We have worked on 41 airports around the world—constructing new terminals, control towers, parking lots, runway renovations, and more in places like the United Kingdom and Mexico, to name a few. While we bring extensive experience to our projects, we never stop learning or seeking ways to improve. This is a crucial aspect in an industry with high standards of quality and specifications, which go far beyond standards such as ISO 9001 and ISO 14001.
While terminals and control towers are what most people envision when they think of airports, what is overlooked, yet equally important to their safety, are the runways and taxiways.

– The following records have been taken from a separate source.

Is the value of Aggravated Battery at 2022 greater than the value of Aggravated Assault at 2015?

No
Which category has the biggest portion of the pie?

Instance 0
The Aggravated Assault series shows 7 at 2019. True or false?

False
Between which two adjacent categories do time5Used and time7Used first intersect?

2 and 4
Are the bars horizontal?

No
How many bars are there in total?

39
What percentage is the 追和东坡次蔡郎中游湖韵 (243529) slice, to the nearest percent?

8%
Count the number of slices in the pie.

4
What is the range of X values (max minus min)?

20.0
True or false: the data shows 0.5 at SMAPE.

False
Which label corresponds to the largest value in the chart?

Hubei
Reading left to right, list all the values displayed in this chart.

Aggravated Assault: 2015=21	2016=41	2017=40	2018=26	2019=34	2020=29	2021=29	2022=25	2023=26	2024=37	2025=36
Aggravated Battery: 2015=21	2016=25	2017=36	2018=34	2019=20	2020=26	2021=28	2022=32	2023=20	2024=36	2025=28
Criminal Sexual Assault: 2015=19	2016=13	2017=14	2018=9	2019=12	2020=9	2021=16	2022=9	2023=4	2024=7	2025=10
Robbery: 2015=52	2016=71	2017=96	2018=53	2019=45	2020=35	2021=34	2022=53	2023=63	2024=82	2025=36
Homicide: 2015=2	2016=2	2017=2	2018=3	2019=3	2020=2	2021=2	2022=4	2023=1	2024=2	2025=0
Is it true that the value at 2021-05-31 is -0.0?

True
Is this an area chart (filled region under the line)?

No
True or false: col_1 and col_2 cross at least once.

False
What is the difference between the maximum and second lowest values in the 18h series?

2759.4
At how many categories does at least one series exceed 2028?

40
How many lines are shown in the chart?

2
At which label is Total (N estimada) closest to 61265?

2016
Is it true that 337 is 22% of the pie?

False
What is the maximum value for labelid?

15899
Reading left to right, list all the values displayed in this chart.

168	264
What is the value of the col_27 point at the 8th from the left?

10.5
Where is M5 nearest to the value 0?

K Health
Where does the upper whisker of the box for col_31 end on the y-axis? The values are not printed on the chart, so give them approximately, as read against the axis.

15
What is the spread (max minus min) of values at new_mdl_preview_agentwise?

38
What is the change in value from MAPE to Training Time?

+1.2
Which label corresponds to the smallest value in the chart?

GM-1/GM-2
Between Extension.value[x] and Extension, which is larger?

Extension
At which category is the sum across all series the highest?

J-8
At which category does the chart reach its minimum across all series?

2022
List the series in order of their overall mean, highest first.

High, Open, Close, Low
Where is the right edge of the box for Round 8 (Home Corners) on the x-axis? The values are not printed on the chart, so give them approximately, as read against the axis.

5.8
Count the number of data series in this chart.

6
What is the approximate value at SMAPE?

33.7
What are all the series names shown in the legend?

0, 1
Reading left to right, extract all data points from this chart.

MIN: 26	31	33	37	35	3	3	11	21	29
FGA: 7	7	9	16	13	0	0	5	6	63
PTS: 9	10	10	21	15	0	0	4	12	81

Even the ground the airplane sits on for boarding and disembarkation is constructed with safety in mind.
Renovations inside an airport can undoubtedly cause a level of inconvenience to passengers, while improvements outside can often have a far greater impact on passengers and airport operations due to flight cancellations and delays.
According to a study by the U.S. Federal Aviation Administration, domestic flight delays were found to cost the U.S. economy $31.2 billion in 2007, including $8.3 billion in direct costs to airlines, $16.7 billion in direct costs to passengers, $2.2 billion from lost demand and $4.0 billion in forgone GDP.
In 2016 we were involved in the regeneration of 70,000 tons of flexible pavement at the Adolfo Suárez Madrid-Barajas Airport. We completed this record-setting job in just five days with crews working 24 hours a day, significantly reducing the negative impact on operations and the economy.